> _TASKS FOR THIS EXERCISE_:
1 – Decide whether each statement below agrees with the passage about the album Hey Eugene!, answering yes or no and quoting the deciding words of the passage: (a) The album was released on Pink Martini's own label, Heinz Records. (b) The album debuted at number 19 on the US Billboard 200. (c) The album received its diamond certification in 2009.
2 – Write the next part of the passage about the album Hey Eugene!, starting after its final sentence.

> _SUPPLIED PASSAGE_:
=======
Pink Martini chronology
| Hang On Little Tomato (2004) | Hey Eugene! (2007) | Splendor in the Grass (2009) |

= Hey Eugene! =

Hey Eugene! is the third studio album by American band Pink Martini, released on May 15, 2007, by Pink Martini's own record label, Heinz Records. The album is named after the track "Hey Eugene", a fan favorite at the band's live concerts. As with most Pink Martini albums, Hey Eugene! features lyrics in several languages: French, Portuguese, Spanish, Japanese, Russian, Arabic, and English. The song "Bukra wba'do", meaning "tomorrow and the day after" in Arabic, describes a lover's anticipation of a first date.

Professional ratings
Review scores
| Source | Rating |
| AllMusic |  |
| BBC Music | Positive |
| LiveDaily | Positive |

==Commercial performance==
Hey Eugene! debuted at number 30 on the US Billboard 200, selling 19,000 copies in its first week. As of 2009, 140,000 copies have been sold in the United States, according to Nielsen SoundScan. In 2014 it was awarded a diamond certification from the Independent Music Companies Association, denoting sales in excess of 200,000 copies across Europe. According to Pink Martini, the album has sold more than 350,000 copies worldwide.
=======
Records from a dataset
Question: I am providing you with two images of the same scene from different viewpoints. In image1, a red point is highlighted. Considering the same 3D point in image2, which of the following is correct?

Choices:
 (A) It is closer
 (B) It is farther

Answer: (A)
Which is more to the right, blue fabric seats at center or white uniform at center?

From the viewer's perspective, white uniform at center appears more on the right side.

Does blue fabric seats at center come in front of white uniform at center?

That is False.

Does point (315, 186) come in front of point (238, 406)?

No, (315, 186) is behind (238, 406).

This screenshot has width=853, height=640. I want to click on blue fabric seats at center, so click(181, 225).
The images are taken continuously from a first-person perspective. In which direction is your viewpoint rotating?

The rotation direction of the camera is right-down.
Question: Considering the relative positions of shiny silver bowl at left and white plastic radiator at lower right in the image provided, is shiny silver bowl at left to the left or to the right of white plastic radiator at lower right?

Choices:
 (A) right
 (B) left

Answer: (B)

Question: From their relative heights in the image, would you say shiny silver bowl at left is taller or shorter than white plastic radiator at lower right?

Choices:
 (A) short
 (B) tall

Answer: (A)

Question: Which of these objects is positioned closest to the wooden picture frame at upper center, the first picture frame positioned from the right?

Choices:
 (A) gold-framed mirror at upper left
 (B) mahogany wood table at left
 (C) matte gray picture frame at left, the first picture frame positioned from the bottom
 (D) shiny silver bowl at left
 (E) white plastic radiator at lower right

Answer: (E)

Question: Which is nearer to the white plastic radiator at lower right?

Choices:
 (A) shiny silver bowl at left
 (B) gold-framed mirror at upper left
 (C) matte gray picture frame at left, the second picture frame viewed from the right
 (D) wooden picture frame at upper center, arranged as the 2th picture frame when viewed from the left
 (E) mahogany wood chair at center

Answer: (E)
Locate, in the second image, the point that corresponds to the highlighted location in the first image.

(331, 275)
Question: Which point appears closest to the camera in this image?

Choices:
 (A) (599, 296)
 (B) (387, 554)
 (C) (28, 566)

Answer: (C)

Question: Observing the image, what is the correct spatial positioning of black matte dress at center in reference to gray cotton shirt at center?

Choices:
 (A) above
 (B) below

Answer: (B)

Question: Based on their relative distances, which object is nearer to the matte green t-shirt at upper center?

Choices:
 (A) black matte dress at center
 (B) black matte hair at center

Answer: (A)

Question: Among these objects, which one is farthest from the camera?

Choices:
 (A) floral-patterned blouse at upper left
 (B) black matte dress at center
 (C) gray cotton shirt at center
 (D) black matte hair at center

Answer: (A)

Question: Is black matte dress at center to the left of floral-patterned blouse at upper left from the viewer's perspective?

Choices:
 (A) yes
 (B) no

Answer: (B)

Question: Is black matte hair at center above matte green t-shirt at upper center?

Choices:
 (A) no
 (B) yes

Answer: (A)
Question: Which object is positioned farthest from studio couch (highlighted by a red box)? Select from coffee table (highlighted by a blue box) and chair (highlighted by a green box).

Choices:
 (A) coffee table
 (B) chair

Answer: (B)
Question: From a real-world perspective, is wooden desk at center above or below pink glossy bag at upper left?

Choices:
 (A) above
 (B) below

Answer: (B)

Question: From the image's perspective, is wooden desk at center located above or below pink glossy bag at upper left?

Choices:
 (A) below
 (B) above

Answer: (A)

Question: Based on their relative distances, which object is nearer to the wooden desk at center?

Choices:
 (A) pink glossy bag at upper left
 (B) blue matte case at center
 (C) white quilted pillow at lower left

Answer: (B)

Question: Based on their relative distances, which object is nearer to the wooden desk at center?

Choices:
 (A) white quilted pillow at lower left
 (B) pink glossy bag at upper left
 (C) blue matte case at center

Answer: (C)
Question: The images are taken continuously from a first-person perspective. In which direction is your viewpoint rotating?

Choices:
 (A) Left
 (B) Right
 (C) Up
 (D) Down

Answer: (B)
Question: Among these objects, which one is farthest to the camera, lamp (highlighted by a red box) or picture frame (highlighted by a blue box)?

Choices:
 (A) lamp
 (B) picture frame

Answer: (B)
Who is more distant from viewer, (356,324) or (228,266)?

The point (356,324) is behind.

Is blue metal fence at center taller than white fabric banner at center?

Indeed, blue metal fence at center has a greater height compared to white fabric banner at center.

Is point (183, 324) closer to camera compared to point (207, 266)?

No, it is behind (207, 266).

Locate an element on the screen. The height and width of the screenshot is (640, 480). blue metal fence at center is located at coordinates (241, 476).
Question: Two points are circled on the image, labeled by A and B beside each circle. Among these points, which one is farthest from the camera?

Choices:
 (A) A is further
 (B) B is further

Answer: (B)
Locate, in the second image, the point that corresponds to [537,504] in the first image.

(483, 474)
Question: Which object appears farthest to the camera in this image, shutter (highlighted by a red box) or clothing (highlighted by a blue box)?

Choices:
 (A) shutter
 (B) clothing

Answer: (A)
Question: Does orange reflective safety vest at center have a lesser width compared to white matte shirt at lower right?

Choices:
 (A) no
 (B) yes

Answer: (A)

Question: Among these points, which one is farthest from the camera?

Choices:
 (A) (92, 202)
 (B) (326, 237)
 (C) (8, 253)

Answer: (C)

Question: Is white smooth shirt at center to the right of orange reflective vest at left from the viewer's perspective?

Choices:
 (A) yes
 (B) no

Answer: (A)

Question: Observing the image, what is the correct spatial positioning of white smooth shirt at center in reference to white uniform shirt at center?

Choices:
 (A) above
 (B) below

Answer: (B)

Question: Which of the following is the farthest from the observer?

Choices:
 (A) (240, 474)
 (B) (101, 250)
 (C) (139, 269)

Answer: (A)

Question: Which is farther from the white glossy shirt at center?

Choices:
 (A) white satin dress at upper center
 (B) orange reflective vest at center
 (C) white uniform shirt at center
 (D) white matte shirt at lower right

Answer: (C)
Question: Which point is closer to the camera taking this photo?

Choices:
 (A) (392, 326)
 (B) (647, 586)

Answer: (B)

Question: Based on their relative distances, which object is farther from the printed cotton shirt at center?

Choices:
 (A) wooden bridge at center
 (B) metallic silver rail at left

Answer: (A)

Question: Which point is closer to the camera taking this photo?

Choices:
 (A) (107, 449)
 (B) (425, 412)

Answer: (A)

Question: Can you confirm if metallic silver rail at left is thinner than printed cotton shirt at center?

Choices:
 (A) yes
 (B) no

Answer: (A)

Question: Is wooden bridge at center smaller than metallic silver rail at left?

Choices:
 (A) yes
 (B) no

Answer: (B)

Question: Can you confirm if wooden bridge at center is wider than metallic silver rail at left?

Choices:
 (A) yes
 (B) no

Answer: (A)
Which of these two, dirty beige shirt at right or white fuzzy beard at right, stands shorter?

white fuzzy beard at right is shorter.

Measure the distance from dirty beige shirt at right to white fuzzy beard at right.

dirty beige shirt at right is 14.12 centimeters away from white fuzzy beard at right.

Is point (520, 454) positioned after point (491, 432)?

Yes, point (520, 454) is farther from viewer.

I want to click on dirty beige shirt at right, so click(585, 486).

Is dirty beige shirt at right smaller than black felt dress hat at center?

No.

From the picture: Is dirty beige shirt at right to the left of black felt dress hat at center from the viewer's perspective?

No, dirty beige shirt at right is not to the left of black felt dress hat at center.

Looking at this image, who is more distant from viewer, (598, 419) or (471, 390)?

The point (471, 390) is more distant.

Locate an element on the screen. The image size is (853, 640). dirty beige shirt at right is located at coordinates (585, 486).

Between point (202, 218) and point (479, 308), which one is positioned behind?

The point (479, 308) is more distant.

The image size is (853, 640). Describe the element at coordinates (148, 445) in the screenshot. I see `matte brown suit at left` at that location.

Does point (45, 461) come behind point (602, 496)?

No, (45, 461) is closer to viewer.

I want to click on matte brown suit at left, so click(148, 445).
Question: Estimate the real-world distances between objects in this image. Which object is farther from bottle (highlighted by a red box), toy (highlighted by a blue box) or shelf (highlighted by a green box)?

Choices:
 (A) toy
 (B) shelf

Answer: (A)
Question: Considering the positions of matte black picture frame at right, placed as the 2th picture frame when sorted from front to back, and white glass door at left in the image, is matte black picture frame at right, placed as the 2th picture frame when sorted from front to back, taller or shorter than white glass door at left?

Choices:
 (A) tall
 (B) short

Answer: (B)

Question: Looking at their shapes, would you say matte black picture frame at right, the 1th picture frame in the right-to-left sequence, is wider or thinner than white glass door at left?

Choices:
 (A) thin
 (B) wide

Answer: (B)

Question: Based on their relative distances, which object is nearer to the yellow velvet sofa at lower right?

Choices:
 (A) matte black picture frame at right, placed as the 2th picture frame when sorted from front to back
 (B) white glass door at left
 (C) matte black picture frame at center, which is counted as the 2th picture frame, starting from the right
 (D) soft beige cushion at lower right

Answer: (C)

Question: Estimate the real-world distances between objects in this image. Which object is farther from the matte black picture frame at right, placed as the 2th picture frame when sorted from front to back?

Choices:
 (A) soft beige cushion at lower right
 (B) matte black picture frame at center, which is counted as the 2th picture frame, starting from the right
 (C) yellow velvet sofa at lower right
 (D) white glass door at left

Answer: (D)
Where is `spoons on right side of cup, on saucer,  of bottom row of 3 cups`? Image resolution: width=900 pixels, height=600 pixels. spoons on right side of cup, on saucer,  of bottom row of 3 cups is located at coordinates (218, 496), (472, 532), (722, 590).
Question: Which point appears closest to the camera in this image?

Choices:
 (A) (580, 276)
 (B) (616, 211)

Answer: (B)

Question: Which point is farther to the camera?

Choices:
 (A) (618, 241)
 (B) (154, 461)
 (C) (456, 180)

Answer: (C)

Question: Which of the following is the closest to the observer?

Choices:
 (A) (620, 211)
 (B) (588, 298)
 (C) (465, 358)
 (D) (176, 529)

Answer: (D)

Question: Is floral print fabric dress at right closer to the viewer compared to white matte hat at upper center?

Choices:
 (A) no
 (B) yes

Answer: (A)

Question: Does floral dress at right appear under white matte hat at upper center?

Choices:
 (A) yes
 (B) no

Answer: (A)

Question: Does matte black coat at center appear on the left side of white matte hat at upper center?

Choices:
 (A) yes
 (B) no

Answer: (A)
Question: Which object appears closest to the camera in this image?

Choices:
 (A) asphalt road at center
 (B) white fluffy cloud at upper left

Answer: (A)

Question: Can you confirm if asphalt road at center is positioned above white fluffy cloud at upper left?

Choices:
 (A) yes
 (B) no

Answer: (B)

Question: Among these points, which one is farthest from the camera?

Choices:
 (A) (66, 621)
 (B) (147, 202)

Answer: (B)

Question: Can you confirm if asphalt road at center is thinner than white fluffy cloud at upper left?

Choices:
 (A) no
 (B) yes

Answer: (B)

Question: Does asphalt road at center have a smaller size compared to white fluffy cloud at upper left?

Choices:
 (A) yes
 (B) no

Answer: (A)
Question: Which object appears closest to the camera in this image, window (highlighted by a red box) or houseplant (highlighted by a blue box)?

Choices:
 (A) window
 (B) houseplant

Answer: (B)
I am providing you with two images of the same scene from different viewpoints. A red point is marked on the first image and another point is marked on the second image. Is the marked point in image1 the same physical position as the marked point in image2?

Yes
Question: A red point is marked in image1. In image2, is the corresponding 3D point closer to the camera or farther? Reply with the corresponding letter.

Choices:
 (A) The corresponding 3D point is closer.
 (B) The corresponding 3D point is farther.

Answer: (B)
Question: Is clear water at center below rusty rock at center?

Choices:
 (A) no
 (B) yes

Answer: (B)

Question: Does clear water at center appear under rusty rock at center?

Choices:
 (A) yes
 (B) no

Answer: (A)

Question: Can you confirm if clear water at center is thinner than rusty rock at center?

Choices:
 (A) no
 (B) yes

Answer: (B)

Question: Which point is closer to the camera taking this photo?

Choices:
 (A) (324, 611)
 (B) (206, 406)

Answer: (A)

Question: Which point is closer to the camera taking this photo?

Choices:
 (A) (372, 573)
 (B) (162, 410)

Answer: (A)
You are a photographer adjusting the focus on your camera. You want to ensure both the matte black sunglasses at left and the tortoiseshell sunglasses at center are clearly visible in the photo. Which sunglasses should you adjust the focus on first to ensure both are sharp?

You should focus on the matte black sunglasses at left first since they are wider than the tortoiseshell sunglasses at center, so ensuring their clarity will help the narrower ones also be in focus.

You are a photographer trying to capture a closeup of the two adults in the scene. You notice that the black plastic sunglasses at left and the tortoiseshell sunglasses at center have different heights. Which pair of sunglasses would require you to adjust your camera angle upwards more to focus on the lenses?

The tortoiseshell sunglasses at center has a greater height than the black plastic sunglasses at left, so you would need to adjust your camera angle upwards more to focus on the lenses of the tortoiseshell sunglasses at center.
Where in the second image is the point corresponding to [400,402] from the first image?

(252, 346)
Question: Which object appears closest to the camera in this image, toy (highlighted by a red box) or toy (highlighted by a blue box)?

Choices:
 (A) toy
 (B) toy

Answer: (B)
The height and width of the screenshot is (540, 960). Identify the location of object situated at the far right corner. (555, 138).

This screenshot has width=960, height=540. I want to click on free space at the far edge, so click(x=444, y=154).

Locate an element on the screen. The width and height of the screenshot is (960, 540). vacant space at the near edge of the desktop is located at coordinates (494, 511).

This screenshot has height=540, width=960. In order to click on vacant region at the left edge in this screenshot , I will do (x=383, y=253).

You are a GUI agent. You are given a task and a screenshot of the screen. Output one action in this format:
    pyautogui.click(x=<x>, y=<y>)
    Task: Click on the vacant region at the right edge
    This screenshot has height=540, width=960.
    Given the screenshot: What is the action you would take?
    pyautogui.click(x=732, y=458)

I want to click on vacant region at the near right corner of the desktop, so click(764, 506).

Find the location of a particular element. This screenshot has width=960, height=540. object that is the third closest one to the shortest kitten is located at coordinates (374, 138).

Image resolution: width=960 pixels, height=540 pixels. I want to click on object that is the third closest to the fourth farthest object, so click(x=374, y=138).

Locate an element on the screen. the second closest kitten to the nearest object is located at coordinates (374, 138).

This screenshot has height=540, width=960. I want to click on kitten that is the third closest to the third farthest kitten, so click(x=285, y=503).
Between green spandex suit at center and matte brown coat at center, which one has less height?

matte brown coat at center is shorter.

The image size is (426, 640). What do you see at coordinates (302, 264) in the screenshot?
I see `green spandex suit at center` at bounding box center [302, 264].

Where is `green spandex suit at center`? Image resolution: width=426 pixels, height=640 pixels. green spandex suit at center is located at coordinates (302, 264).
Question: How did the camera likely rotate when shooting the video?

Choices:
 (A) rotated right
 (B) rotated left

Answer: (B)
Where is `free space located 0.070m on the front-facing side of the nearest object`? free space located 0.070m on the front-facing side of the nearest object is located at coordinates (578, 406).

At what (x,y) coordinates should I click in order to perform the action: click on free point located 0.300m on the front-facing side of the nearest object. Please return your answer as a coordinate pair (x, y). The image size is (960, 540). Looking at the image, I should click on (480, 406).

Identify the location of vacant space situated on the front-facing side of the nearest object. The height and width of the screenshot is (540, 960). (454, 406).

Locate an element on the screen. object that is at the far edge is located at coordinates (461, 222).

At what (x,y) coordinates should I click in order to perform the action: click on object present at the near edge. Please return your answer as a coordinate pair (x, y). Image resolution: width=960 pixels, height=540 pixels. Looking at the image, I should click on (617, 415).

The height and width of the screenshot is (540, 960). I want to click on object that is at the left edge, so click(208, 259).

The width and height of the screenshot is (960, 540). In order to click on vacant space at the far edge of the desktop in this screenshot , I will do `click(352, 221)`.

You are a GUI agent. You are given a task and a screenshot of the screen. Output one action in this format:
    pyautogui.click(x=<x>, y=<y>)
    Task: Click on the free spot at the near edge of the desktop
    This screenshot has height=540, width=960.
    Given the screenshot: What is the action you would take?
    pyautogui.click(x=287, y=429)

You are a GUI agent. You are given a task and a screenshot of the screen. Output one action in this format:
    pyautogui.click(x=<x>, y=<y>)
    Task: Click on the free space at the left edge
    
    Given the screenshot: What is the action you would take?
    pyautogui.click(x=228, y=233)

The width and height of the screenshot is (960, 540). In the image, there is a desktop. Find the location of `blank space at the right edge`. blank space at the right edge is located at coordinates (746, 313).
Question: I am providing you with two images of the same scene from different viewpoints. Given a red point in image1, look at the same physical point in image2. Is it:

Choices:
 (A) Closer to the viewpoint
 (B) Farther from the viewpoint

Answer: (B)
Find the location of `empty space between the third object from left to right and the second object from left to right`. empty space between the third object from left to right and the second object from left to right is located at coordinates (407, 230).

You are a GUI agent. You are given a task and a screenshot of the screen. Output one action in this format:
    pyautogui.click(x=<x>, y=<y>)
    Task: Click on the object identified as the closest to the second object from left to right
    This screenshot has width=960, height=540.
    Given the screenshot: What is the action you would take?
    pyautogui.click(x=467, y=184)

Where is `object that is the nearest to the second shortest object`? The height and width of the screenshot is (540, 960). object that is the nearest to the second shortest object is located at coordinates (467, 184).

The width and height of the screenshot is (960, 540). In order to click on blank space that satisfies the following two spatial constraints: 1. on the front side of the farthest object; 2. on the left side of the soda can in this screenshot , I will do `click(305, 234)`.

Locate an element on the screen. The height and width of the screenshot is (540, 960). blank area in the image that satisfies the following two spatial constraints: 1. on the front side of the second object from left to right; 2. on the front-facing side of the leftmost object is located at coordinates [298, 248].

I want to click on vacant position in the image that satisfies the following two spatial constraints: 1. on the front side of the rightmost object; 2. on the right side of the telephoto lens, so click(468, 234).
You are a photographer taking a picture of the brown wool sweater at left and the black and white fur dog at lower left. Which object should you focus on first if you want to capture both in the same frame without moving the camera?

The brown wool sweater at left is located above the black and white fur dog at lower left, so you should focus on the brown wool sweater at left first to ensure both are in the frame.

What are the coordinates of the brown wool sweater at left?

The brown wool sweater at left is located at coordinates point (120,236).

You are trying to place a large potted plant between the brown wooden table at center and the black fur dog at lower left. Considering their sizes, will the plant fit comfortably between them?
=======
> _TASK RESPONSES_:
1 –
(a) Yes: "released on May 15, 2007, by Pink Martini's own record label, Heinz Records"
(b) No: "debuted at number 30 on the US Billboard 200, selling 19,000 copies in its first week"
(c) No: "In 2014 it was awarded a diamond certification from the Independent Music Companies Association"

2 –
==Track listing==

| No. | Title | Lyrics | Music | Length |
|---|---|---|---|---|
| 1. | "Everywhere" | China Forbes; Thomas M. Lauderdale; | C. Forbes; Lauderdale; | 3:10 |
| 2. | "Tempo Perdido" | Ataulfo Alves | Alves | 3:40 |
| 3. | "Mar Desconocido" | Martín Zarzar | Zarzar | 3:09 |
| 4. | "Taya Tan" (Saori Yuki cover, 1971) | Michio Yamagami | Taku Izumi | 2:39 |
| 5. | "City of Night" | C. Forbes; Lauderdale; | C. Forbes; Lauderdale; | 4:16 |
| 6. | "Ojalá" | Lauderdale; Luisa Quiñoy; Timothy Nishimoto; Daniel Lemay; C. Forbes; | Lauderdale; Luisa Quiñoy; Timothy Nishimoto; Daniel Lemay; C. Forbes; | 2:59 |
| 7. | "Bukra Wba'do" (Abdel Halim Hafez cover, 1998) | Fatehi Qorah | Mounir Mourad | 3:52 |
| 8. | "Cante e Dance" | Phil Baker | Baker | 4:25 |
| 9. | "Hey Eugene" | C. Forbes | C. Forbes | 3:06 |
| 10. | "Syracuse" | Bernard Dimey | Henri Salvador | 3:46 |
| 11. | "Dosvedanya Mio Bombino" | C. Forbes; Maya Forbes; | C. Forbes; M. Forbes; | 4:41 |
| 12. | "Tea for Two" | Irving Caesar | Vincent Youmans | 5:02 |

===Notes===
- "Mar Desconocido" includes an excerpt of "Waltz in C#-minor" by Frédéric Chopin.
- "Dosvedanya Mio Bombino" includes an excerpt of "The Happy Wanderer" by Friedrich-Wilhelm Möller.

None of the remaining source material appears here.